_TASK PROMPT_: The entries below contain a stretch that opens with the line containing "X101272D02*" and closes with the line containing "X59055Y10043D02*"; set down that stretch exactly, both ends included, and nothing else.

_DATA SUPPLIED_:
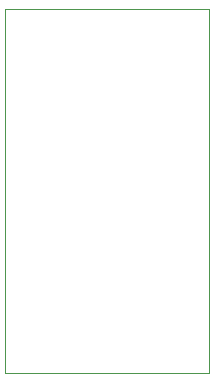
<source format=gbr>
%TF.GenerationSoftware,KiCad,Pcbnew,9.0.2*%
%TF.CreationDate,2025-07-02T23:55:56-04:00*%
%TF.ProjectId,strain-gauge,73747261-696e-42d6-9761-7567652e6b69,rev?*%
%TF.SameCoordinates,Original*%
%TF.FileFunction,Profile,NP*%
%FSLAX46Y46*%
G04 Gerber Fmt 4.6, Leading zero omitted, Abs format (unit mm)*
G04 Created by KiCad (PCBNEW 9.0.2) date 2025-07-02 23:55:56*
%MOMM*%
%LPD*%
G01*
G04 APERTURE LIST*
%TA.AperFunction,Profile*%
%ADD10C,0.050000*%
%TD*%
G04 APERTURE END LIST*
D10*
X83700000Y-81950000D02*
X100950000Y-81950000D01*
X100950000Y-112700000D01*
X83700000Y-112700000D01*
X83700000Y-81950000D01*
M02*

</source>
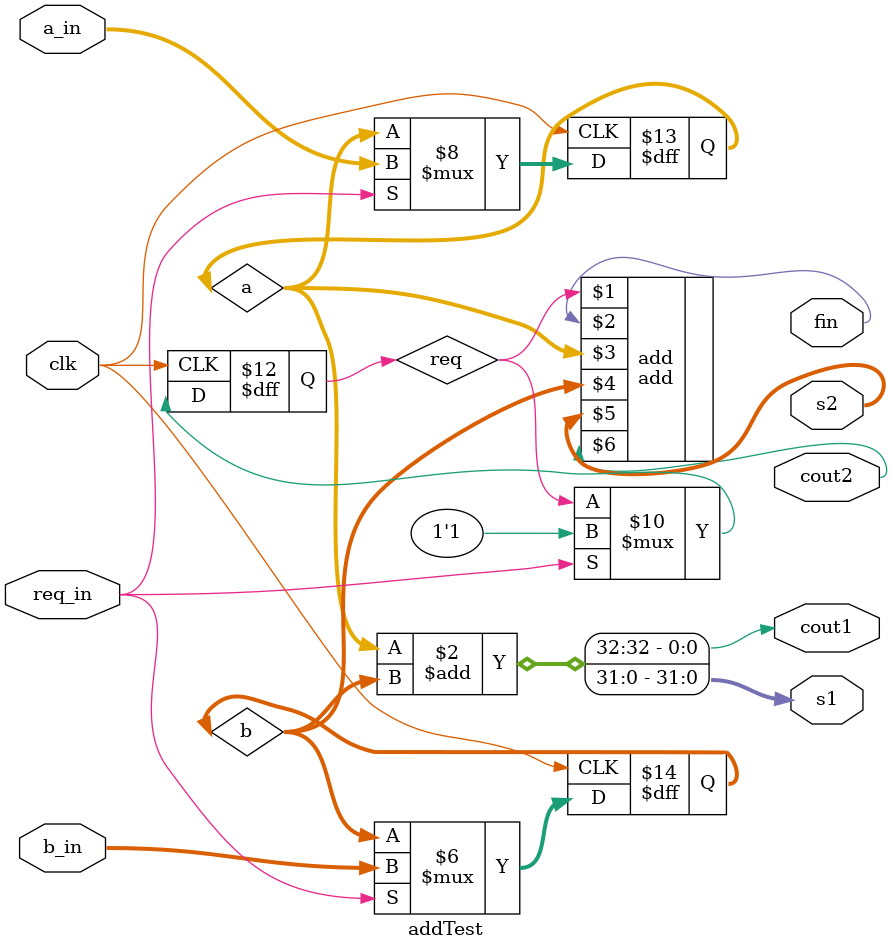
<source format=v>
`timescale 1ns / 1ps


module addTest(
    input clk,
    input req_in,
    output fin,
    input [31:0] a_in,
    input [31:0] b_in,
    output wire [31:0] s1,
    output wire cout1,
    output wire [31:0] s2,
    output wire cout2
    );
    reg req=1'b0;
    reg [31:0] a=0,b=0;
    always@(posedge clk) begin
        if(req_in) begin
            req<=1'b1;
            a<=a_in;
            b<=b_in;
        end
    end
    
    assign {cout1,s1}=a+b;
    add #(32) add (req,fin,a,b,s2,cout2);
       
endmodule

</source>
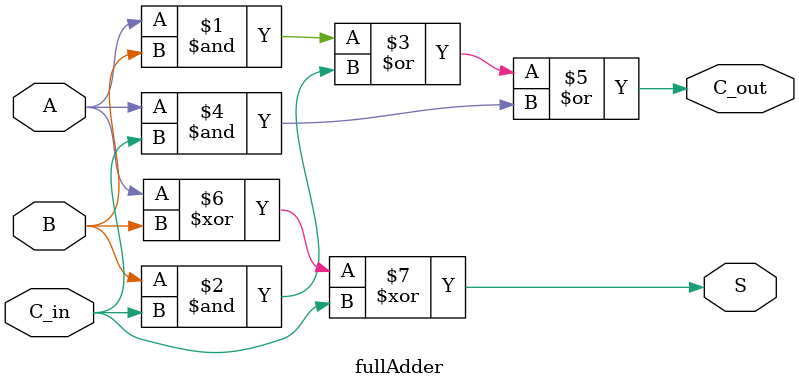
<source format=v>

module fullAdder(input A, input B, input C_in, output C_out, output S);

assign C_out = (A & B)|(B & C_in)|(A & C_in);

assign S = A ^ B ^ C_in;

endmodule
</source>
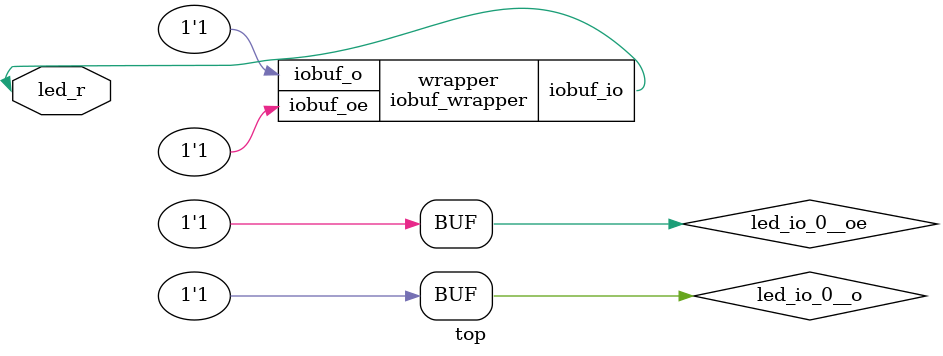
<source format=v>


// module pin_led_io_0(led_io_0__oe, led_io_0__io, led_io_0__o);
//   wire \$1 ;
//   wire led_io_0__i;
//   inout led_io_0__io;
//   input led_io_0__o;
//   input led_io_0__oe;
//   assign \$1  = ~ led_io_0__oe;
//   IOBUF led_io_0_0 (
//     .I(led_io_0__o),
//     .IO(led_io_0__io),
//     .O(led_io_0__i),
//     .OEN(\$1 )
//   );
// endmodule


// module top(rgb_r);
//   inout rgb_r;
//   wire pin_led_io_0_led_io_0__o;
//   wire pin_led_io_0_led_io_0__oe;
//   pin_led_io_0 pin_led_io_0 (
//     .led_io_0__io(rgb_r),
//     .led_io_0__o(pin_led_io_0_led_io_0__o),
//     .led_io_0__oe(pin_led_io_0_led_io_0__oe)
//   );
//   assign pin_led_io_0_led_io_0__oe = 1'h1;
//   assign pin_led_io_0_led_io_0__o = 1'h1;
// endmodule

// However this works

module iobuf_wrapper(iobuf_o, iobuf_io, iobuf_oe);
    wire iobuf_i ;
    inout iobuf_io ;
    input iobuf_o ;
    input iobuf_oe ;

    IOBUF led_io_0_0 (
        .O(iobuf_o),
        .IO(iobuf_io),
        .I(iobuf_i),
        .OEN(iobuf_oe)
    );

endmodule

module top(
    led_r
);
    inout led_r;

    wire led_io_0__o;  //  = 1'b0;
    wire led_io_0__oe; //  = 1'b0;

    iobuf_wrapper wrapper (
        .iobuf_o(led_io_0__o),
        .iobuf_io(led_r),
        .iobuf_oe(led_io_0__oe)
    );

    assign led_io_0__o  = 1'h1;
    assign led_io_0__oe = 1'h1;

endmodule

</source>
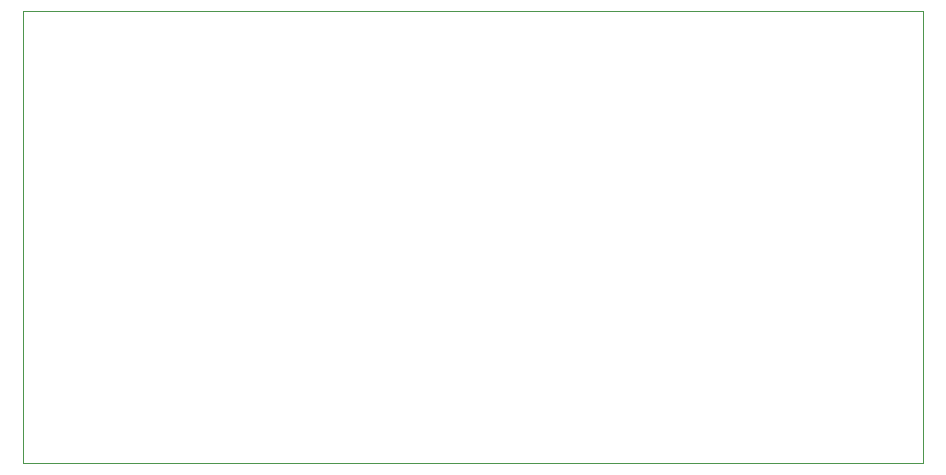
<source format=gbr>
%TF.GenerationSoftware,KiCad,Pcbnew,7.0.7*%
%TF.CreationDate,2024-03-31T21:20:54-04:00*%
%TF.ProjectId,4ch-driver-v0,3463682d-6472-4697-9665-722d76302e6b,rev?*%
%TF.SameCoordinates,Original*%
%TF.FileFunction,Profile,NP*%
%FSLAX46Y46*%
G04 Gerber Fmt 4.6, Leading zero omitted, Abs format (unit mm)*
G04 Created by KiCad (PCBNEW 7.0.7) date 2024-03-31 21:20:54*
%MOMM*%
%LPD*%
G01*
G04 APERTURE LIST*
%TA.AperFunction,Profile*%
%ADD10C,0.100000*%
%TD*%
G04 APERTURE END LIST*
D10*
X105990000Y-121180000D02*
X182190000Y-121180000D01*
X105990000Y-121180000D02*
X105990000Y-82930000D01*
X182190000Y-82930000D02*
X182190000Y-121180000D01*
X105990000Y-82930000D02*
X182190000Y-82930000D01*
M02*

</source>
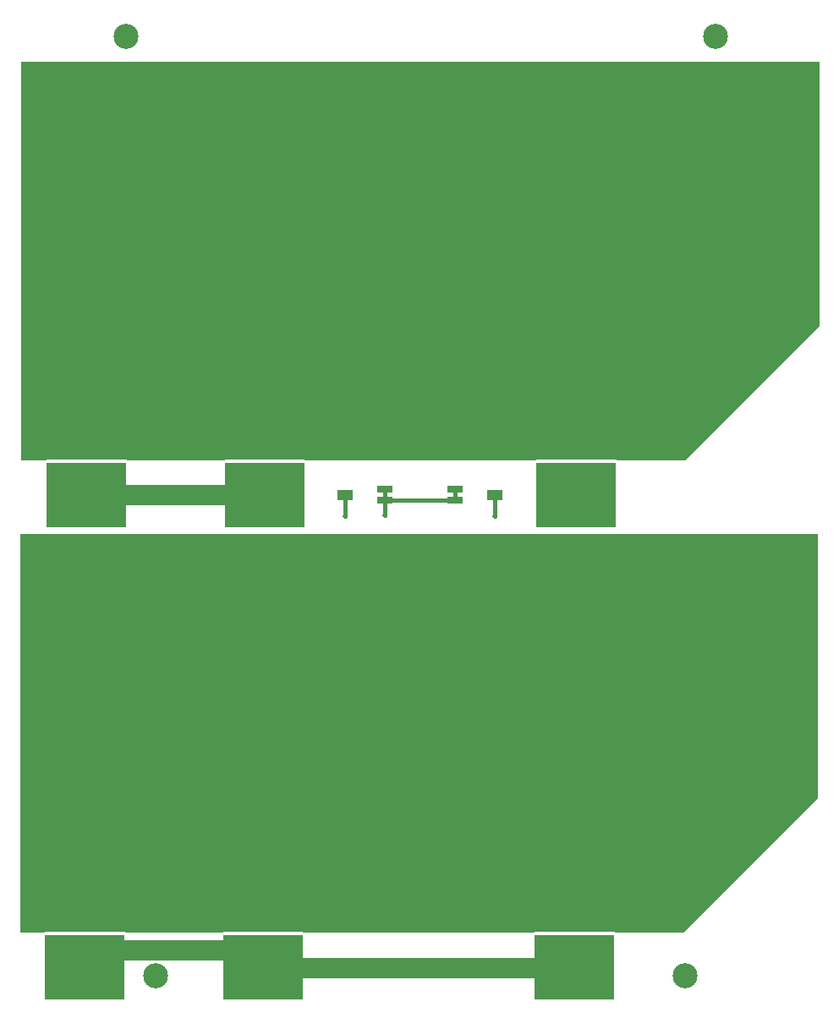
<source format=gtl>
G04 Layer_Physical_Order=1*
G04 Layer_Color=255*
%FSLAX25Y25*%
%MOIN*%
G70*
G01*
G75*
%ADD10R,0.31496X0.25590*%
%ADD11R,1.96850X0.27559*%
%ADD12R,1.96850X0.19685*%
%ADD13R,0.06299X0.03150*%
%ADD14R,0.06299X0.03937*%
%ADD15C,0.08000*%
%ADD16C,0.01500*%
%ADD17C,0.01000*%
%ADD18C,0.09842*%
%ADD19C,0.45000*%
%ADD20C,0.02000*%
G36*
X320000Y80201D02*
X267000Y27201D01*
X240277D01*
X240146Y27288D01*
X239756Y27366D01*
X208260D01*
X207870Y27288D01*
X207738Y27201D01*
X117541D01*
X117410Y27288D01*
X117020Y27366D01*
X85524D01*
X85133Y27288D01*
X85002Y27201D01*
X47364D01*
X47233Y27288D01*
X46843Y27366D01*
X15346D01*
X14956Y27288D01*
X14825Y27201D01*
X5500D01*
Y184201D01*
X320000D01*
Y80201D01*
D02*
G37*
G36*
X320500Y266201D02*
X267500Y213201D01*
X240954D01*
X240823Y213288D01*
X240433Y213366D01*
X208937D01*
X208547Y213288D01*
X208416Y213201D01*
X118218D01*
X118087Y213288D01*
X117697Y213366D01*
X86201D01*
X85811Y213288D01*
X85679Y213201D01*
X48041D01*
X47910Y213288D01*
X47520Y213366D01*
X16024D01*
X15633Y213288D01*
X15502Y213201D01*
X6000D01*
Y370201D01*
X320500D01*
Y266201D01*
D02*
G37*
D10*
X31772Y199551D02*
D03*
X101949D02*
D03*
X224685D02*
D03*
X31094Y13551D02*
D03*
X101272D02*
D03*
X224008D02*
D03*
D11*
X162770Y302083D02*
D03*
X162092Y116083D02*
D03*
D12*
X162667Y347583D02*
D03*
Y232783D02*
D03*
X142000Y160201D02*
D03*
X161990Y46783D02*
D03*
D13*
X149421Y201716D02*
D03*
Y197386D02*
D03*
X176976D02*
D03*
Y201716D02*
D03*
D14*
X133673Y199551D02*
D03*
X192724D02*
D03*
D15*
X194000Y13201D02*
X196500D01*
X131000D02*
X194000D01*
X196500D02*
X199000D01*
X201500D01*
X204000D01*
X206500D01*
X223657D01*
X224008Y13551D01*
X70224Y199551D02*
X72724D01*
X62724D02*
X70224D01*
X128500Y13201D02*
X131000D01*
X126000D02*
X128500D01*
X123500D02*
X126000D01*
X121000D02*
X123500D01*
X118500D02*
X121000D01*
X101622D02*
X118500D01*
X101272Y13551D02*
X101622Y13201D01*
X63224Y20136D02*
X94687D01*
X60724D02*
X63224D01*
X58224D02*
X60724D01*
X55724D02*
X58224D01*
X53224D02*
X55724D01*
X50724D02*
X53224D01*
X37679D02*
X50724D01*
X82724Y199551D02*
X101949D01*
X80224D02*
X82724D01*
X77724D02*
X80224D01*
X75224D02*
X77724D01*
X72724D02*
X75224D01*
X60224D02*
X62724D01*
X57724D02*
X60224D01*
X55224D02*
X57724D01*
X52724D02*
X55224D01*
X50224D02*
X52724D01*
X31772D02*
X50224D01*
D16*
X192724Y191136D02*
Y199551D01*
X149421Y191333D02*
Y197386D01*
X133673Y191187D02*
Y199551D01*
X149421Y197386D02*
X176976D01*
X149421D02*
Y201716D01*
X176976Y197386D02*
Y201716D01*
D17*
X94687Y20136D02*
X101272Y13551D01*
X31094D02*
X37679Y20136D01*
D18*
X267717Y10043D02*
D03*
X59055Y10043D02*
D03*
X279527Y380122D02*
D03*
X47244D02*
D03*
D19*
X242535Y105663D02*
D03*
X163323D02*
D03*
X84114D02*
D03*
X242533Y291663D02*
D03*
X163323D02*
D03*
X84112D02*
D03*
D20*
X217224Y209136D02*
D03*
Y206636D02*
D03*
Y204136D02*
D03*
X214724Y209136D02*
D03*
Y206636D02*
D03*
Y204136D02*
D03*
X212224Y209136D02*
D03*
Y204136D02*
D03*
X194000Y13201D02*
D03*
X196500D02*
D03*
X199000D02*
D03*
X201500D02*
D03*
X204000D02*
D03*
X206500D02*
D03*
X70224Y199551D02*
D03*
X131000Y13201D02*
D03*
X128500D02*
D03*
X126000D02*
D03*
X123500D02*
D03*
X121000D02*
D03*
X118500D02*
D03*
X212224Y206636D02*
D03*
X192724Y191136D02*
D03*
X149421Y191333D02*
D03*
X133673Y191187D02*
D03*
X63224Y20136D02*
D03*
X60724D02*
D03*
X58224D02*
D03*
X55724D02*
D03*
X53224D02*
D03*
X50724D02*
D03*
X82724Y199551D02*
D03*
X80224D02*
D03*
X77724D02*
D03*
X75224D02*
D03*
X72724D02*
D03*
X62724D02*
D03*
X60224D02*
D03*
X57724D02*
D03*
X55224D02*
D03*
X52724D02*
D03*
X50224D02*
D03*
M02*

</source>
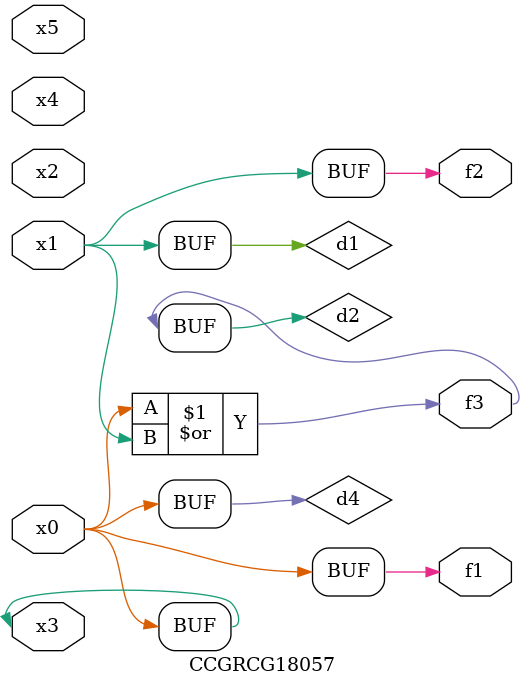
<source format=v>
module CCGRCG18057(
	input x0, x1, x2, x3, x4, x5,
	output f1, f2, f3
);

	wire d1, d2, d3, d4;

	and (d1, x1);
	or (d2, x0, x1);
	nand (d3, x0, x5);
	buf (d4, x0, x3);
	assign f1 = d4;
	assign f2 = d1;
	assign f3 = d2;
endmodule

</source>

_TASK RESULT_:
X101272D02*
D03*
X224008D02*
D03*
D11*
X162770Y302083D02*
D03*
X162092Y116083D02*
D03*
D12*
X162667Y347583D02*
D03*
Y232783D02*
D03*
X142000Y160201D02*
D03*
X161990Y46783D02*
D03*
D13*
X149421Y201716D02*
D03*
Y197386D02*
D03*
X176976D02*
D03*
Y201716D02*
D03*
D14*
X133673Y199551D02*
D03*
X192724D02*
D03*
D15*
X194000Y13201D02*
X196500D01*
X131000D02*
X194000D01*
X196500D02*
X199000D01*
X201500D01*
X204000D01*
X206500D01*
X223657D01*
X224008Y13551D01*
X70224Y199551D02*
X72724D01*
X62724D02*
X70224D01*
X128500Y13201D02*
X131000D01*
X126000D02*
X128500D01*
X123500D02*
X126000D01*
X121000D02*
X123500D01*
X118500D02*
X121000D01*
X101622D02*
X118500D01*
X101272Y13551D02*
X101622Y13201D01*
X63224Y20136D02*
X94687D01*
X60724D02*
X63224D01*
X58224D02*
X60724D01*
X55724D02*
X58224D01*
X53224D02*
X55724D01*
X50724D02*
X53224D01*
X37679D02*
X50724D01*
X82724Y199551D02*
X101949D01*
X80224D02*
X82724D01*
X77724D02*
X80224D01*
X75224D02*
X77724D01*
X72724D02*
X75224D01*
X60224D02*
X62724D01*
X57724D02*
X60224D01*
X55224D02*
X57724D01*
X52724D02*
X55224D01*
X50224D02*
X52724D01*
X31772D02*
X50224D01*
D16*
X192724Y191136D02*
Y199551D01*
X149421Y191333D02*
Y197386D01*
X133673Y191187D02*
Y199551D01*
X149421Y197386D02*
X176976D01*
X149421D02*
Y201716D01*
X176976Y197386D02*
Y201716D01*
D17*
X94687Y20136D02*
X101272Y13551D01*
X31094D02*
X37679Y20136D01*
D18*
X267717Y10043D02*
D03*
X59055Y10043D02*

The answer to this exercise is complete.